22 yasında, „ölsem de dönmem bu yoldan derken“ "Boşver sen mi
kurtarıcan ülkeyi" dediler ona, hep başkalarının kendileri için birşey
yapmasını bekleyenler… Evet "O" kurtarıcak bu ülkeyi.
O ve O’nun gibi bir ağaca sevdalananlar…
"bir ağaç uğruna“ .. „bir fidan uğruna“ yola çıkanlar…
Ağaçlar bazen çok şey ifade ederler görerek bakana. Yukarıda
incecik dalları da olsa, aşağıda geniş kokleri olan ağaç çok şey anlatır. Kışın
„karanlık günlerinde“ öldüğünü , kuruduğunu sanırsınız ama bir anda yeşeriverir
o, ufacık bir „güneş ışığı“ gördüğünde. Dallanır, budaklanır..göğe uzanır
kolları. Köklerinin hakkını verircesine, sağlamlaşır dalları.
O tek başınadır ve özgürdür. Tek arzusu sevgili güneşine,
aydınlığına hep daha yakın olmak için uzamak, büyüyüp serpilmektir onun. Ki
yaprakları daha da yeşersin, daha çok meyva versin, gölgesi daha çok canlıya
yetsin, dalları daha çok kalınlaşsın yuva kurmak isteyenlere ve kökleri
öylesine sağlamlaşsın ki hiç bir rüzgar, fırtına deviremesin…
Ama alt tarafı bir ağaçtır gözü görmeyene, aklı sönene, yüreği
tükenmişe…
İşte bu yüzdendir; benim Yunusları, Mevlanaları, Aşık Veyselleri,
Nazımları çıkarmış memleketimin
insanları, bir ağaca bakarlar da bilirler neler anlattığını. Ve o bir tek ağaç
ayağa kaldırır onları bir anda. Bir ağaç gibi hür olmanın, ve bir kardeş gibi
yaşamanın bilinci içinde.
Bu bilinçle yürümeye başlarlar, barış için en başta..
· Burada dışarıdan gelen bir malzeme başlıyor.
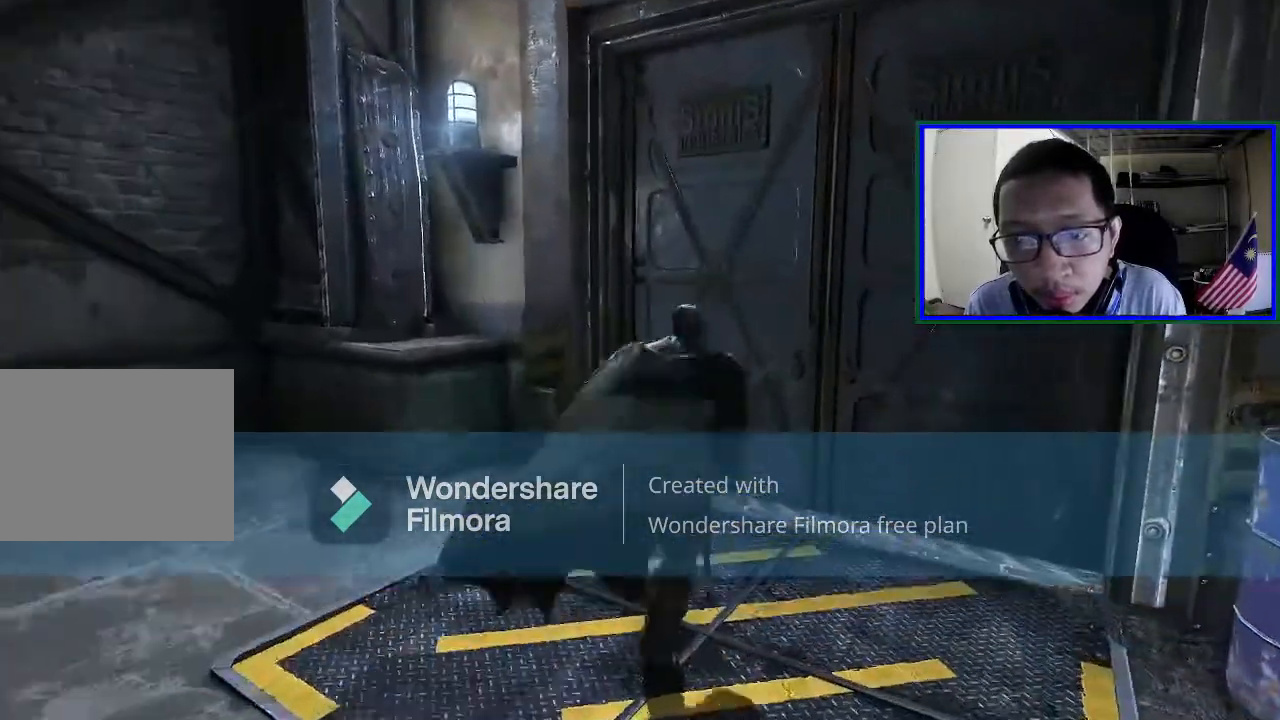
{"buttons": ["A"], "left_stick": "center", "right_stick": "center", "events": [[267, "left_stick", "center"], [367, "A", "down"]]}
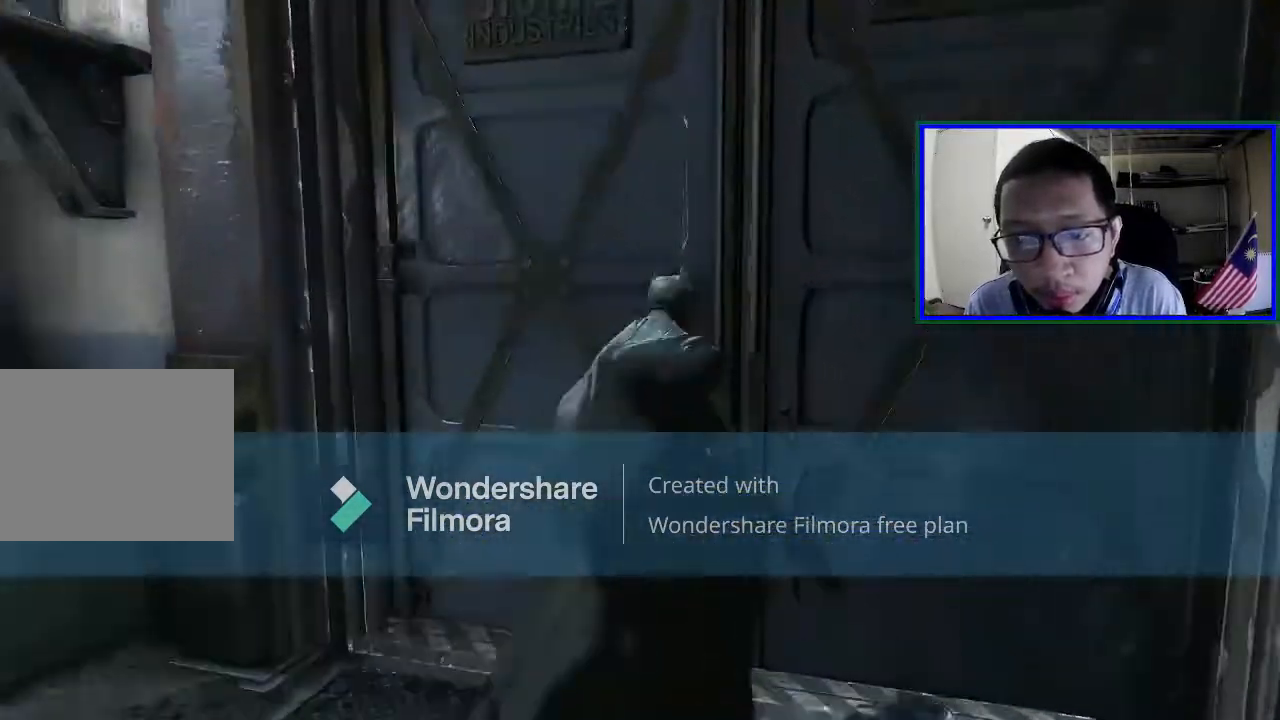
{"buttons": [], "left_stick": "center", "right_stick": "center", "events": [[33, "A", "up"]]}
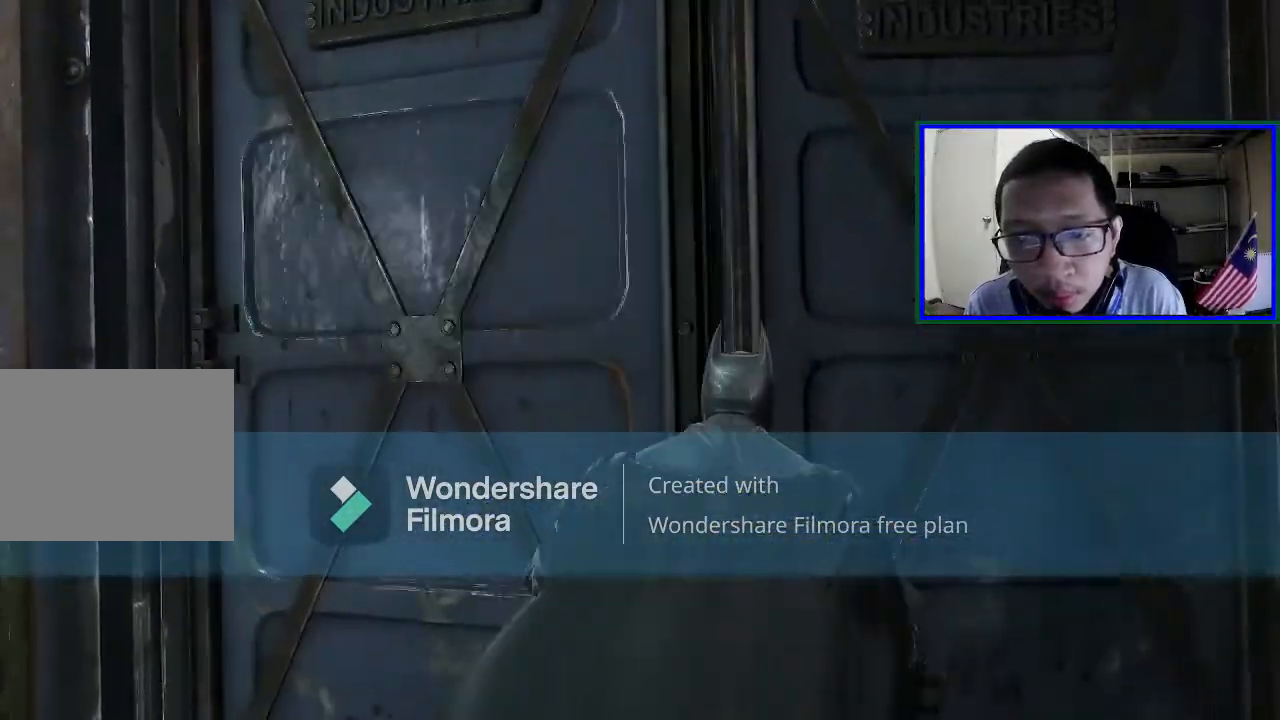
{"buttons": [], "left_stick": "center", "right_stick": "center", "events": []}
Çünkü, Ata’mızın dediği gibi, „yurtta sulh, cihanda sulh“
isterler. Senelerdir kardeşin kardeşe vurdurulmasından, gencecik evlatlarını ne
uğruna şehit verdiğini bilmediği savaşlardan tükendiler. Ne kendisiyle, ne
başka bir ülkeyle savaşmak istemiyor,
çılgın savaş naraları duymak istemiyorlar.
Ama barış uğruna dahi vatanlarının peşkeş çekilmesini kabul
etmiyorlar, vatanlarına sahip çıkıyorlar, kök buldukları topraklarına.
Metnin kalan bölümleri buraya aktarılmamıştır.